_AUSGANGSTEXT_.
***
# Wertverlust GFK-Fertigteich in 12 Jahren??



## StefanRP (17. März 2013)

Guten Tag,

welchen Preis ist für einen 12 Jahre alten, gebrauchten 2x3x0,7m großen GFK-Fertigteich mit ca. 1100l Fassungsvermögen inkl.. funktionierender Teichpumpe und Filter, wenn wir jetzt vom billigsten ausgehen, noch zu verlangen???

Viele Grüße

und schönen Sonntag,

Stefan


----------



## koifischfan (17. März 2013)

*AW: Wertverlust GFK-Fertigteich in 12 Jahren??*

100 Einheiten. 
Wie war der Neupreis? Wie ist der Zustand? Gibt es Bilder?


----------



## troll20 (17. März 2013)

*AW: Wertverlust GFK-Fertigteich in 12 Jahren??*

Hallo Stefan,

das kann man so pauschal nicht beantworten.
Es gibt einfach zu große Regionale Unterschiede. Dazu kommt einfach die Nachfrage welche in einer Stadt bestimmt größer für einen kleinen Teich ist als in ländlicheren Gegenden. Hohe Transportkosten schmälern wieder den gesamt Preis.
Bei der Technik, wenn die wirklich 11 Jahre alt ist wird wohl der Preis gegen 0 gehen.
Wenn du die Sachen mit vielen guten Fotos in die Bucht stellst und dazu noch einen schönen und interessanten Text formulierst werden schon ein paar Euro rüber kommen 
Aber mehr als ein hunni wird es wohl nicht werden, vor allem wenn man die Preise im Baumarkt sieht.

mfg René


----------



## Nori (17. März 2013)

*AW: Wertverlust GFK-Fertigteich in 12 Jahren??*

Ich würde versuchen den Teich mit abzugeben, falls es sich um einen Wohnungswechsel handelt - Die Arbeit mit Ausbau und Wiederherstellung der Rasenfläche übersteigt bei weitem den Erlös beim Verkauf.
Also am besten hoffen, dass ein Nachmieter die Sachen haben will.

Wenn du ein potentieller Käufer bist, sag du kümmerst dich um den Abtransport und zahl den symbolischen Euro.

Gruß Nori


----------



## Patrick K (17. März 2013)
***
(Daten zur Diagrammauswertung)
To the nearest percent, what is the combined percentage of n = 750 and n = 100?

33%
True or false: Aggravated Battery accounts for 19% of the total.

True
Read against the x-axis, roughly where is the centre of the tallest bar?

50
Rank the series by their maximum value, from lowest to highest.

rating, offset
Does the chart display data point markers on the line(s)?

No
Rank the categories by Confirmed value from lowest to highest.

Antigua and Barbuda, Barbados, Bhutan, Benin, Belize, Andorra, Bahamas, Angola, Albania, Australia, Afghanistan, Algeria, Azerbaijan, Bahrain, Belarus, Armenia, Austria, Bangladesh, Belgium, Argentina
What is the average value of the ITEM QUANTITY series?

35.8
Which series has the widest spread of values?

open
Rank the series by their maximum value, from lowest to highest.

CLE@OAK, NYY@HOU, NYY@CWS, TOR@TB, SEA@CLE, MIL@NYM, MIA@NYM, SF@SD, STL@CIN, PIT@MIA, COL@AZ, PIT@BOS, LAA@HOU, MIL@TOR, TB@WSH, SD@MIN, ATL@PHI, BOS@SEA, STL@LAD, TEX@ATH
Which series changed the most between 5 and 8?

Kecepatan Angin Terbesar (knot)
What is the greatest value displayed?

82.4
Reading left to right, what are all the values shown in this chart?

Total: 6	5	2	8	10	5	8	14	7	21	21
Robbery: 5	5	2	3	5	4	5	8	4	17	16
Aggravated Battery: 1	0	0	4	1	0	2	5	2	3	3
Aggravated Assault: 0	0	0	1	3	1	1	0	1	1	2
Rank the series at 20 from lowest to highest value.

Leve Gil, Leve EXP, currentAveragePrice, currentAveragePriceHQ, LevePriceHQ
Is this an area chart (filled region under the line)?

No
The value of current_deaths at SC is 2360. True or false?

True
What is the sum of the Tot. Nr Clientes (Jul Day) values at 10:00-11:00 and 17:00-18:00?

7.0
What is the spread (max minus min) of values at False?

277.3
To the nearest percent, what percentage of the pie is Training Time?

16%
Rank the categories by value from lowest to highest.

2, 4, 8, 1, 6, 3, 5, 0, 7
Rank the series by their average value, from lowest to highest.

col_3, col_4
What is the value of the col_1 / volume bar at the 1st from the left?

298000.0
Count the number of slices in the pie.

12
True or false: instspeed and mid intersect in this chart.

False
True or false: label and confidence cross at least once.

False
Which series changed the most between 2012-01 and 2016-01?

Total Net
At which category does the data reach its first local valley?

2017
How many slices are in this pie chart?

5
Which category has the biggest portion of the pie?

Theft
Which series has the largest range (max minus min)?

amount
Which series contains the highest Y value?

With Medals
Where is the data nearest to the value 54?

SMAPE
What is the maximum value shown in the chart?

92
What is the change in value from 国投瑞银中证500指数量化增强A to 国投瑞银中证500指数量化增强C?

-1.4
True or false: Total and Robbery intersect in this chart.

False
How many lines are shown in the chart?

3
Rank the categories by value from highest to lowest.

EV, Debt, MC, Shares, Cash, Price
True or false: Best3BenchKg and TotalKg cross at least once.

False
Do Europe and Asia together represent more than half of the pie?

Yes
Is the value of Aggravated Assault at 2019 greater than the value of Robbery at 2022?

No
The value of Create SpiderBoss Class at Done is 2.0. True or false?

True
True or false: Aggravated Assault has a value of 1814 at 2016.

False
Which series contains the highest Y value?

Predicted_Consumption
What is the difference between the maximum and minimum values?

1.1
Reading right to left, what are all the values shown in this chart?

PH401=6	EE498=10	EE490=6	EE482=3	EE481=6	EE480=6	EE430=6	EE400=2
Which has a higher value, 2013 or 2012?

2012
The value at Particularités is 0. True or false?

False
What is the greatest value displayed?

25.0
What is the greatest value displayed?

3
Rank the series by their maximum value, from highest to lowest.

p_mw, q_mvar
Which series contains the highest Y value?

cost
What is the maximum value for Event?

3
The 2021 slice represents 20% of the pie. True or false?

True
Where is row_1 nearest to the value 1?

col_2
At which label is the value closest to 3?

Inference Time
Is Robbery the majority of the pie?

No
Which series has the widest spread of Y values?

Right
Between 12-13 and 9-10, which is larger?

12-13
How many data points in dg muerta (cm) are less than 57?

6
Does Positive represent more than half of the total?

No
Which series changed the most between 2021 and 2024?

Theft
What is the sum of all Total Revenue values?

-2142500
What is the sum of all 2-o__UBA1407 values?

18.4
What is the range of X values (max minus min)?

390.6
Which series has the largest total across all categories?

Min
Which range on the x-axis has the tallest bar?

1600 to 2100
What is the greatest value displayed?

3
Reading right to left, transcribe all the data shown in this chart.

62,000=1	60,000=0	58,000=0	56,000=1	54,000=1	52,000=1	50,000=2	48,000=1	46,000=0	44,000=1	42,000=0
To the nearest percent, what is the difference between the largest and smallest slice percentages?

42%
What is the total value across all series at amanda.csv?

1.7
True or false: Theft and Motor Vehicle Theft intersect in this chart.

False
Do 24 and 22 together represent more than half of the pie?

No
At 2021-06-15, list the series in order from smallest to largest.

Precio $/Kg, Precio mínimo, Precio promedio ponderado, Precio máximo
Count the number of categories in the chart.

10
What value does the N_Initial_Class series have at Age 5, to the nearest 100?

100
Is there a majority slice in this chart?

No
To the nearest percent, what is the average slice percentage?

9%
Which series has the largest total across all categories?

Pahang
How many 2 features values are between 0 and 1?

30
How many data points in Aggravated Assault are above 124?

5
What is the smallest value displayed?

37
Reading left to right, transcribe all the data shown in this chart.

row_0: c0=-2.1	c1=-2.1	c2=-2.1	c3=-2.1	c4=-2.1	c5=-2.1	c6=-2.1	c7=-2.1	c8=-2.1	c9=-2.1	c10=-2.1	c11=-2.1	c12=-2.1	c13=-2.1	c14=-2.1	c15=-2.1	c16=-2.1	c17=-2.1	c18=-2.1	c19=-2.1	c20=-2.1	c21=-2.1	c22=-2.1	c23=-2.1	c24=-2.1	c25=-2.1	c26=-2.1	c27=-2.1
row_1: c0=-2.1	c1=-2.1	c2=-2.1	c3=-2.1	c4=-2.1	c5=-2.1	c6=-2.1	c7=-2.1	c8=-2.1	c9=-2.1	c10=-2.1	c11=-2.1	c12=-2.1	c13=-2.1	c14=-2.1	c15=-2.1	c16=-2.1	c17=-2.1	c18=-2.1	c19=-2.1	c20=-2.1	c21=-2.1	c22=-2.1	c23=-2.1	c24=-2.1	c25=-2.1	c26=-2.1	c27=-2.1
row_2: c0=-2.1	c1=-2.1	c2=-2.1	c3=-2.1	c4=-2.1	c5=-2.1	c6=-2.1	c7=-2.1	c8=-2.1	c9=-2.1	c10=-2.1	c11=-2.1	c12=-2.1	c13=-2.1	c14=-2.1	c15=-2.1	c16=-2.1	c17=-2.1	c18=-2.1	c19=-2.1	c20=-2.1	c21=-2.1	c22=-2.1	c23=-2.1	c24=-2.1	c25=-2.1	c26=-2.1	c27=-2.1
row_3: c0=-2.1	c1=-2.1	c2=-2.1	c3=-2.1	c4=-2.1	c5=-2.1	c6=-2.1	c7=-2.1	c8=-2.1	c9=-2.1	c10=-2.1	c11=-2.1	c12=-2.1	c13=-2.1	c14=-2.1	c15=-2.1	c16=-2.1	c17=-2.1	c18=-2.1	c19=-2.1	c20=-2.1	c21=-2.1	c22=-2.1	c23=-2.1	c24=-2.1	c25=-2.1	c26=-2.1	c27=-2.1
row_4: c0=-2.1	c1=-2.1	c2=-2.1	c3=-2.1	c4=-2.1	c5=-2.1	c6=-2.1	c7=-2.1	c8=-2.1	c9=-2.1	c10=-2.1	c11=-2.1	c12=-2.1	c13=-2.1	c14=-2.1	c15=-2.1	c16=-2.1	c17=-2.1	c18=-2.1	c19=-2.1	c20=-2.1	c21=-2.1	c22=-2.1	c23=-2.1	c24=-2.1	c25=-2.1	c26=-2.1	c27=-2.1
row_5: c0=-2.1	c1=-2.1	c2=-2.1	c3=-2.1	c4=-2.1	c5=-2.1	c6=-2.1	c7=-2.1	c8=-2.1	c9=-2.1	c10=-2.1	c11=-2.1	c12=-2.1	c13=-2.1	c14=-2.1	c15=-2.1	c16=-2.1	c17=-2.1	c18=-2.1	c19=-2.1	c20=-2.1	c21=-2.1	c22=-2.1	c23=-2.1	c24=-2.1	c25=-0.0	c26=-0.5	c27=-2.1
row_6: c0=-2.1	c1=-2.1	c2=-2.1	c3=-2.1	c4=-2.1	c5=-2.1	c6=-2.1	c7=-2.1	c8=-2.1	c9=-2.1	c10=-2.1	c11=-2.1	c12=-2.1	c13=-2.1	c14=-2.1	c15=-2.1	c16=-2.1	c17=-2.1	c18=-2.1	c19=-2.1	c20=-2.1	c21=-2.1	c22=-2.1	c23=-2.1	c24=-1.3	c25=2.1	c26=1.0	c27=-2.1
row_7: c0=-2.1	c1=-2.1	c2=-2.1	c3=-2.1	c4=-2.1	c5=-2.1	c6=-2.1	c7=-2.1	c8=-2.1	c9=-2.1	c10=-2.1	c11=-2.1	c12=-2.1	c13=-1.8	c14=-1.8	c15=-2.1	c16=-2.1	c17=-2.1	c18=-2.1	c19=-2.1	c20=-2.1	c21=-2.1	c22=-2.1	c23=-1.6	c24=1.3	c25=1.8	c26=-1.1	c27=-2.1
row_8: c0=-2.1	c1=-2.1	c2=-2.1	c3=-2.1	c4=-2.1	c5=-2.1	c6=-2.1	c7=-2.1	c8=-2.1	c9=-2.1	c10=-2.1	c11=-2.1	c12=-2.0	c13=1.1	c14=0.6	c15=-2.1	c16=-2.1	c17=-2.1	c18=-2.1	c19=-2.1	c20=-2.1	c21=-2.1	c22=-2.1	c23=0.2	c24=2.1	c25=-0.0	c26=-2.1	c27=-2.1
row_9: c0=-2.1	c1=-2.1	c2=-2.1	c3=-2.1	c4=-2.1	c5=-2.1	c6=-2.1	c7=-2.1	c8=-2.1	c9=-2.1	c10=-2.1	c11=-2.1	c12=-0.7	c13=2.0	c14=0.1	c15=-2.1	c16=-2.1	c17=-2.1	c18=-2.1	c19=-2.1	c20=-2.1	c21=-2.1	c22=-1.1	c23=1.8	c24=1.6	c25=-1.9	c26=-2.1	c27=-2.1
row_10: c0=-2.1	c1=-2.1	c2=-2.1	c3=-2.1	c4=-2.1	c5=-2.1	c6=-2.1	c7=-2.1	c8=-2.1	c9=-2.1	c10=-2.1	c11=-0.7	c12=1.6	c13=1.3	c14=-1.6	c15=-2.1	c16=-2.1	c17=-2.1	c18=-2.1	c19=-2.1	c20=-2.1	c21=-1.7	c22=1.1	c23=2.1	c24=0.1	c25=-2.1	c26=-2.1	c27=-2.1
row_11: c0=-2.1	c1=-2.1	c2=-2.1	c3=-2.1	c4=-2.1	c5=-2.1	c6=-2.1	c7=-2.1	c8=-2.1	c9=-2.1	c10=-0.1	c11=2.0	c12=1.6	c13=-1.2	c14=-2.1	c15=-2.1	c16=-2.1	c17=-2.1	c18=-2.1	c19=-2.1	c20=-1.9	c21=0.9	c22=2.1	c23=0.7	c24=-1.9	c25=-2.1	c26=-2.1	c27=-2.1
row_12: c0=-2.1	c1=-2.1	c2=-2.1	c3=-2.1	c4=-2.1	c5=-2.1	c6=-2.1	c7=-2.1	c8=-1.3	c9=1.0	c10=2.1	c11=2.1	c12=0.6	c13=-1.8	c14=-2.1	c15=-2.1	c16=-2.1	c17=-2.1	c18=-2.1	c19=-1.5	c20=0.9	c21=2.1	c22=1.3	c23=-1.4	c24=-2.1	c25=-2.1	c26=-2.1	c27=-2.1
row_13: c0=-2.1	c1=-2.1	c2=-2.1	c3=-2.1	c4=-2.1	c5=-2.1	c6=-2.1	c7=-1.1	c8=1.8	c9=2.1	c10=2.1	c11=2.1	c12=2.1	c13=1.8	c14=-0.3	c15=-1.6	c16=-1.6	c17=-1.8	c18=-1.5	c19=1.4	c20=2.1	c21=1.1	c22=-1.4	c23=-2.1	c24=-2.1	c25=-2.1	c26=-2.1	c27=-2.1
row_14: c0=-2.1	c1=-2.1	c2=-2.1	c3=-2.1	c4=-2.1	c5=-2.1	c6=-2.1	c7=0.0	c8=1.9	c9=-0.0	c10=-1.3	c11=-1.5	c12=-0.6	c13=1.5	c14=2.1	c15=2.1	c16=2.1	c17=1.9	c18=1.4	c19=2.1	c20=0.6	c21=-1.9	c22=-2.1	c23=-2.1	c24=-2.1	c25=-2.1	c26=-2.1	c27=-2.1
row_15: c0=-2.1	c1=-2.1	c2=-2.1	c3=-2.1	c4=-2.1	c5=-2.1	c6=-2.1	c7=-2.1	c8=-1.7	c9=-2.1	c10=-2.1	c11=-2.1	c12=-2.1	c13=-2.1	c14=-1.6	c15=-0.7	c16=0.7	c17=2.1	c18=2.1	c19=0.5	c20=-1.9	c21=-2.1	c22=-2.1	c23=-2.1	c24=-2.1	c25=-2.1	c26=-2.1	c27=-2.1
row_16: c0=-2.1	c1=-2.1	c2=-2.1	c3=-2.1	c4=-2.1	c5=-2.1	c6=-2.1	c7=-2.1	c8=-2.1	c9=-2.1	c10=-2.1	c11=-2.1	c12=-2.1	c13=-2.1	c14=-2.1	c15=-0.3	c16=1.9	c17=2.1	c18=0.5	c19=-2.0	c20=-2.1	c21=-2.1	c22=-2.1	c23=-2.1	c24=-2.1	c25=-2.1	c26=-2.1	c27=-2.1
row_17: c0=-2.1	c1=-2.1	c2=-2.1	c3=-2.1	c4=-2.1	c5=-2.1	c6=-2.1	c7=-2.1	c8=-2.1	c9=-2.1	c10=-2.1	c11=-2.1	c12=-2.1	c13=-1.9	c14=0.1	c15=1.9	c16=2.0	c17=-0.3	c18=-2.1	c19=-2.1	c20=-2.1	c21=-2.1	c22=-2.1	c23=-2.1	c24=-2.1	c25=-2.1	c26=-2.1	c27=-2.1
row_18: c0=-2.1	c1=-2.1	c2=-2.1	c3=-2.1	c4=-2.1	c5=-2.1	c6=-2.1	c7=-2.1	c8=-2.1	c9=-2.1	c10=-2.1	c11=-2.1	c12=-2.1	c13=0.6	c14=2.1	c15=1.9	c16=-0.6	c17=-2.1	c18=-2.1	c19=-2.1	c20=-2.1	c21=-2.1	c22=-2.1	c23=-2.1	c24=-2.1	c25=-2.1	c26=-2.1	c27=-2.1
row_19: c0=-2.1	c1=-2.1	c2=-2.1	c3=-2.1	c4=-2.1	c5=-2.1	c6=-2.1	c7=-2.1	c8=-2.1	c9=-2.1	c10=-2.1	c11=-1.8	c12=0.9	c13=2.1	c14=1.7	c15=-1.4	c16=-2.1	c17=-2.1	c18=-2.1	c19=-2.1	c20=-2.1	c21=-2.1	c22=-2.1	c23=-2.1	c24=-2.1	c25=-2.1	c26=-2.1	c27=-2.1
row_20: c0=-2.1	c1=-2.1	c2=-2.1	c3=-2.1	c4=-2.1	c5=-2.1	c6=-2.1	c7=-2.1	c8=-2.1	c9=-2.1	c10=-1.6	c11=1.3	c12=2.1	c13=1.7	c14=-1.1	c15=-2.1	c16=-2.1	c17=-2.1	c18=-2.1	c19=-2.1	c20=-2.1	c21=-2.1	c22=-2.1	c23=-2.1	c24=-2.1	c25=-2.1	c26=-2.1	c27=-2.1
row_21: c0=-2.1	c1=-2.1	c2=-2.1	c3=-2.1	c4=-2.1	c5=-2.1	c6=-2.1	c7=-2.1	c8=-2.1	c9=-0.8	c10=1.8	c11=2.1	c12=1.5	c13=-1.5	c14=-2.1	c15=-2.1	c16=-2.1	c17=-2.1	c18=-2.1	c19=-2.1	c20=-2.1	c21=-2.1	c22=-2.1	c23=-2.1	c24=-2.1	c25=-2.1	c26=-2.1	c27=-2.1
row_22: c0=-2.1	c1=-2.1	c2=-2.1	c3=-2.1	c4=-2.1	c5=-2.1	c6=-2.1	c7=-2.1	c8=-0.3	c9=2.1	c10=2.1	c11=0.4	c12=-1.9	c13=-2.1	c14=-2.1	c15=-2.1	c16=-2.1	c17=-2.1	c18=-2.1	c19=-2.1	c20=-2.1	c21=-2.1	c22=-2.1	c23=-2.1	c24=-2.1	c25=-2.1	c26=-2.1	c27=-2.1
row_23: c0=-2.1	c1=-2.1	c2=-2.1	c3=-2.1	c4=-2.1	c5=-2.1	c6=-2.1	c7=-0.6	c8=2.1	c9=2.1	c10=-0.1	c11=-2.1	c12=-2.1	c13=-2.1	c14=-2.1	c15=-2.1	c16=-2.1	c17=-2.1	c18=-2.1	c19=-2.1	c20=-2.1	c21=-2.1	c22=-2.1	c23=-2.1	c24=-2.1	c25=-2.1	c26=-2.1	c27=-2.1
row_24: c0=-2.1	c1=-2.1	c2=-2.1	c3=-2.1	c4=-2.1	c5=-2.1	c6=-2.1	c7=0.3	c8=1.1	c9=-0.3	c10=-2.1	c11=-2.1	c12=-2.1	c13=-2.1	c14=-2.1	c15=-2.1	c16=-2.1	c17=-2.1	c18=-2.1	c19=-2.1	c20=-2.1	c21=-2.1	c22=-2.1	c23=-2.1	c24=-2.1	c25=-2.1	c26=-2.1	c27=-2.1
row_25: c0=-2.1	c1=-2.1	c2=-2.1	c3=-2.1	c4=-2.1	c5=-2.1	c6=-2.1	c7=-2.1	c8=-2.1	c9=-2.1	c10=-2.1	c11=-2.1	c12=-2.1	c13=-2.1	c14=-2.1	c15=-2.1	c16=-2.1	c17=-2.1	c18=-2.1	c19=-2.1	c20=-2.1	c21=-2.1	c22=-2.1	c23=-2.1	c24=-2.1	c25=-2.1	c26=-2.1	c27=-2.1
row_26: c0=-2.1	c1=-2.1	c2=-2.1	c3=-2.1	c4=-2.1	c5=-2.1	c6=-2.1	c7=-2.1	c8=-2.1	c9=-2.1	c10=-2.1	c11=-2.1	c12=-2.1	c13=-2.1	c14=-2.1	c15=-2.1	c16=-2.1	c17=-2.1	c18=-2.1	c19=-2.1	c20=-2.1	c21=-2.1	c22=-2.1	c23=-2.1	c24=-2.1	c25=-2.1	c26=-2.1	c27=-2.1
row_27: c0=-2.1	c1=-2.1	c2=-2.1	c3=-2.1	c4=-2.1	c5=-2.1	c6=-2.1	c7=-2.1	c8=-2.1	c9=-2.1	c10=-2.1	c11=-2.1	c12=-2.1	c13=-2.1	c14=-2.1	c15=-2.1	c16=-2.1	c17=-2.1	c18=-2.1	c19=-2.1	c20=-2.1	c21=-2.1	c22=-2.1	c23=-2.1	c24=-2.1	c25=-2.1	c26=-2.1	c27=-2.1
***
_AUFGABE 1_. Bring die Datensätze vom Anfang bis einschließlich der Zeile mit „Does the chart“ in eine Markdown-Tabelle mit den Spalten „Nr.“ und „Zeile“. Leerzeilen lässt du weg.
_AUFGABE 2_. Schreib den Forumsthread zum Wertverlust des GFK-Fertigteichs ab seinem Ende weiter.

_ANTWORT 1_.
| Nr. | Zeile |
|---|---|
| 1 | To the nearest percent, what is the combined percentage of n = 750 and n = 100? |
| 2 | 33% |
| 3 | True or false: Aggravated Battery accounts for 19% of the total. |
| 4 | True |
| 5 | Read against the x-axis, roughly where is the centre of the tallest bar? |
| 6 | 50 |
| 7 | Rank the series by their maximum value, from lowest to highest. |
| 8 | rating, offset |
| 9 | Does the chart display data point markers on the line(s)? |

_ANTWORT 2_.
*AW: Wertverlust GFK-Fertigteich in 12 Jahren??*

Hallo Stefan 

wenn man denn Transport mit rechnet ist 1€ schon fast zu teuer...............

willst du dir einen Kaufen ??? oder hast du einen über ???

Gruss aus der Nachbarschaft Patrick


----------



## StefanRP (17. März 2013)

*AW: Wertverlust GFK-Fertigteich in 12 Jahren??*

Also ich wäre der Käufer.
Man sieht im Angebot leider nur ein Bild, auf dem der Teich eingebaut und mit Wasser befüllt ist.
Angeblich ist alles voll funktionstüchtig.
Der Verkäufer baut ihn lt. eigener Aussage selbst aus.
Das Teil geht an Selbstabholer, wären von mir aus ca. 40km  u. über die Autobahn in 30 Min. zu erreichen.


----------



## Nymphaion (17. März 2013)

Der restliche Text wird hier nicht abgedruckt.